*Requirement*
Beginning at the first line of the data, print each line exactly, stopping after the line that contains "دانشنامه سیگواریس".

*Available data*
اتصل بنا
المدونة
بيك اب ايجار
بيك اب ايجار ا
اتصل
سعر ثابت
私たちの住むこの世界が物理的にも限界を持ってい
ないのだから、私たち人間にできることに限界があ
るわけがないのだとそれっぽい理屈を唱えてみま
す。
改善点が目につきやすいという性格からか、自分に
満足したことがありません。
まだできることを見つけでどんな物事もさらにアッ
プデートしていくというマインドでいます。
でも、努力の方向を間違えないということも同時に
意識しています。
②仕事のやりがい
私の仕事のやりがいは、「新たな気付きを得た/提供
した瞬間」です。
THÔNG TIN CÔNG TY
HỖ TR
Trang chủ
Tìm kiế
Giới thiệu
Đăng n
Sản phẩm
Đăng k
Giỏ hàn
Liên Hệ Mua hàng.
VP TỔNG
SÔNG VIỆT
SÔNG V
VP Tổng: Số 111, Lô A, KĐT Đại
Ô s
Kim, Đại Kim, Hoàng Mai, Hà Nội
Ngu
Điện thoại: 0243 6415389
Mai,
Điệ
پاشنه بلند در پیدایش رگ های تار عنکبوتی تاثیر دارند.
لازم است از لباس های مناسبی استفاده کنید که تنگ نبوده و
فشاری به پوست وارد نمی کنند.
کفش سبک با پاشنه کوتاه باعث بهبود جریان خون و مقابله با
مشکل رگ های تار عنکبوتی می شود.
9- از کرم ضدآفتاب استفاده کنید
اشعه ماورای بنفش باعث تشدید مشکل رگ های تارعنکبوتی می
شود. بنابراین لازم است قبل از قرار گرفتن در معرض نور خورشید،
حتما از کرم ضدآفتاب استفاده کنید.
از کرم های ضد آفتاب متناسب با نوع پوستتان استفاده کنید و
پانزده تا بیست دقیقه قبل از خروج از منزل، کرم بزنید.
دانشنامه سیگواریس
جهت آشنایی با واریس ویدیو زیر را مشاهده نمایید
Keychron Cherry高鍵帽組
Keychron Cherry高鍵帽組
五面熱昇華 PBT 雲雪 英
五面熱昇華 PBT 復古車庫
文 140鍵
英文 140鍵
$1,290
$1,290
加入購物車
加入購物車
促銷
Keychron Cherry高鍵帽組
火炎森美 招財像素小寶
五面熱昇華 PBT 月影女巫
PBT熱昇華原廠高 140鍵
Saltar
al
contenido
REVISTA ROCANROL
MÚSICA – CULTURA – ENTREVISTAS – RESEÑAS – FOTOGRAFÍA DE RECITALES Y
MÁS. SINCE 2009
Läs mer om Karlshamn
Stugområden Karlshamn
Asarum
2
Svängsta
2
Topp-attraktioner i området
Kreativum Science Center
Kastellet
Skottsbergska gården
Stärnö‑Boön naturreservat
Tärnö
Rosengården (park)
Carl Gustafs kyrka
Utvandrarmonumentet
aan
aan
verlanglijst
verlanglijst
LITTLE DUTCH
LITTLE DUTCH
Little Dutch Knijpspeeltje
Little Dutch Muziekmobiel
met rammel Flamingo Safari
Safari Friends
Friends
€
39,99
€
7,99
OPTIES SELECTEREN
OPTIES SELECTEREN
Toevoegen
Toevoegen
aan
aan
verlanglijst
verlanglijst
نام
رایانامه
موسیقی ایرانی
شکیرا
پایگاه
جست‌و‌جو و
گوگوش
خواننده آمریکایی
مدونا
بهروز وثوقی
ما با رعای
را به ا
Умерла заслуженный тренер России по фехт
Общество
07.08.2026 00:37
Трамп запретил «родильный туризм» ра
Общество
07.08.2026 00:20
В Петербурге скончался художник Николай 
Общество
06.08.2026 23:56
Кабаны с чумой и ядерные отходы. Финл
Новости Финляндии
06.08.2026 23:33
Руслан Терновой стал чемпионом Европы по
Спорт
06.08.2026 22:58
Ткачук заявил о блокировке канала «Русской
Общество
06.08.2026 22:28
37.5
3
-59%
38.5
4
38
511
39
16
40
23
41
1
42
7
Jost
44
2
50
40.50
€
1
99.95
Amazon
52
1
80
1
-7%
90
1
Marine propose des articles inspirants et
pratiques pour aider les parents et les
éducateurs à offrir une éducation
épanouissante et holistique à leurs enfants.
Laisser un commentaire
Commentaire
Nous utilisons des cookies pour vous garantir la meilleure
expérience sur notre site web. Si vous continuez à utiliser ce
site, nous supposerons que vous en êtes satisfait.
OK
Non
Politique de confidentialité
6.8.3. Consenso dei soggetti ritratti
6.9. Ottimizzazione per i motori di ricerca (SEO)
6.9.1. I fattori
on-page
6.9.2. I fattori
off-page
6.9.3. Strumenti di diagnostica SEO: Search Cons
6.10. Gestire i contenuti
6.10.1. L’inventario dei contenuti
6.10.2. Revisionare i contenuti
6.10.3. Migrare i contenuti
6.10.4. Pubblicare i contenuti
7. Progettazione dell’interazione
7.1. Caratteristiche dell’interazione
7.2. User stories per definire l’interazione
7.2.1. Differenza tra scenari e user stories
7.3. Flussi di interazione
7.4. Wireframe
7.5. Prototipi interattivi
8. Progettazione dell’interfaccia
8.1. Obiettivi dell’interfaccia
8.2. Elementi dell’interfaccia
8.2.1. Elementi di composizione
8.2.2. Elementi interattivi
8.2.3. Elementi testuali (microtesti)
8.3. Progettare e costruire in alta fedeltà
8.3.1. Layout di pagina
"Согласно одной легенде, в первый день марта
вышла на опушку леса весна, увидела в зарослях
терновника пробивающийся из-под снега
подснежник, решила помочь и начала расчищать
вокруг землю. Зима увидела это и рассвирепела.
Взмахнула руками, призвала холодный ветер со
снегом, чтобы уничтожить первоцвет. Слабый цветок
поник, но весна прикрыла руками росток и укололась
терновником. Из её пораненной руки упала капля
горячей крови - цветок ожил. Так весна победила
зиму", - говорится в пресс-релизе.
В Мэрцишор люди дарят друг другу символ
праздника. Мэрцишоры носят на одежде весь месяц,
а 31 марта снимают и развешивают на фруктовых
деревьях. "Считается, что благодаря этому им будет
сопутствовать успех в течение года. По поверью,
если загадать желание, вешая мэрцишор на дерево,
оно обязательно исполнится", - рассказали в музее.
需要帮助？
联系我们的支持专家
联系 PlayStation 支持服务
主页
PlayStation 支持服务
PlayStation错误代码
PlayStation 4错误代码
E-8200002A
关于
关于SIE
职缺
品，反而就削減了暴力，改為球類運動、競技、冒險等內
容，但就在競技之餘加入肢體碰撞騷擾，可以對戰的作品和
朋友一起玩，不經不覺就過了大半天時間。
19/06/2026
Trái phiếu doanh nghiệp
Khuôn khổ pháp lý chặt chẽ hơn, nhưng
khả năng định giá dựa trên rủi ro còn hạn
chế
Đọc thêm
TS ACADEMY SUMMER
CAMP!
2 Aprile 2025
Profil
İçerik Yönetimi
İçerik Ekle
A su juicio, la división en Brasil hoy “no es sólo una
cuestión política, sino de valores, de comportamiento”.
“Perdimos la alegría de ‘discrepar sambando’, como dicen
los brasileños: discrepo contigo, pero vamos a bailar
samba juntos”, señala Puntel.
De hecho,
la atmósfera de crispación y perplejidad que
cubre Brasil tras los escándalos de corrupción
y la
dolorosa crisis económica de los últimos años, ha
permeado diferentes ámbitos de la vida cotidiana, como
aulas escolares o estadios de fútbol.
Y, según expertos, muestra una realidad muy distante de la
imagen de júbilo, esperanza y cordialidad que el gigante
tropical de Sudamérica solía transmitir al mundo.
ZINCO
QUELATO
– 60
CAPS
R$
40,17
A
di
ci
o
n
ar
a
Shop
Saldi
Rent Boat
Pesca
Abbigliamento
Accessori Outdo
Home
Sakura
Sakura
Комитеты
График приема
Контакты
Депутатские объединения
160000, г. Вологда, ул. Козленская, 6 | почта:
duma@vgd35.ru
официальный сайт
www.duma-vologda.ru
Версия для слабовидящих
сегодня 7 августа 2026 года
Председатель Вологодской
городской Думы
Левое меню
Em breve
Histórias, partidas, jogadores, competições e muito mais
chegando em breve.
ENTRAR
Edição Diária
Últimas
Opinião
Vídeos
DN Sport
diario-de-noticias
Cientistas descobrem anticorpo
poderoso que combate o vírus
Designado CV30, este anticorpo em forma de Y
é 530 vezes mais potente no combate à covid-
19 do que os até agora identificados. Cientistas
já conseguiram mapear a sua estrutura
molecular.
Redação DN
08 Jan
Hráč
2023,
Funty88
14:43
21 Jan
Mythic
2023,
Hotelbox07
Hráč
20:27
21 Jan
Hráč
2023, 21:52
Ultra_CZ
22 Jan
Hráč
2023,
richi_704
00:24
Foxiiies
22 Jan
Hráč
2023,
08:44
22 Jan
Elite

*Written reply*
اتصل بنا
المدونة
بيك اب ايجار
بيك اب ايجار ا
اتصل
سعر ثابت
私たちの住むこの世界が物理的にも限界を持ってい
ないのだから、私たち人間にできることに限界があ
るわけがないのだとそれっぽい理屈を唱えてみま
す。
改善点が目につきやすいという性格からか、自分に
満足したことがありません。
まだできることを見つけでどんな物事もさらにアッ
プデートしていくというマインドでいます。
でも、努力の方向を間違えないということも同時に
意識しています。
②仕事のやりがい
私の仕事のやりがいは、「新たな気付きを得た/提供
した瞬間」です。
THÔNG TIN CÔNG TY
HỖ TR
Trang chủ
Tìm kiế
Giới thiệu
Đăng n
Sản phẩm
Đăng k
Giỏ hàn
Liên Hệ Mua hàng.
VP TỔNG
SÔNG VIỆT
SÔNG V
VP Tổng: Số 111, Lô A, KĐT Đại
Ô s
Kim, Đại Kim, Hoàng Mai, Hà Nội
Ngu
Điện thoại: 0243 6415389
Mai,
Điệ
پاشنه بلند در پیدایش رگ های تار عنکبوتی تاثیر دارند.
لازم است از لباس های مناسبی استفاده کنید که تنگ نبوده و
فشاری به پوست وارد نمی کنند.
کفش سبک با پاشنه کوتاه باعث بهبود جریان خون و مقابله با
مشکل رگ های تار عنکبوتی می شود.
9- از کرم ضدآفتاب استفاده کنید
اشعه ماورای بنفش باعث تشدید مشکل رگ های تارعنکبوتی می
شود. بنابراین لازم است قبل از قرار گرفتن در معرض نور خورشید،
حتما از کرم ضدآفتاب استفاده کنید.
از کرم های ضد آفتاب متناسب با نوع پوستتان استفاده کنید و
پانزده تا بیست دقیقه قبل از خروج از منزل، کرم بزنید.
دانشنامه سیگواریس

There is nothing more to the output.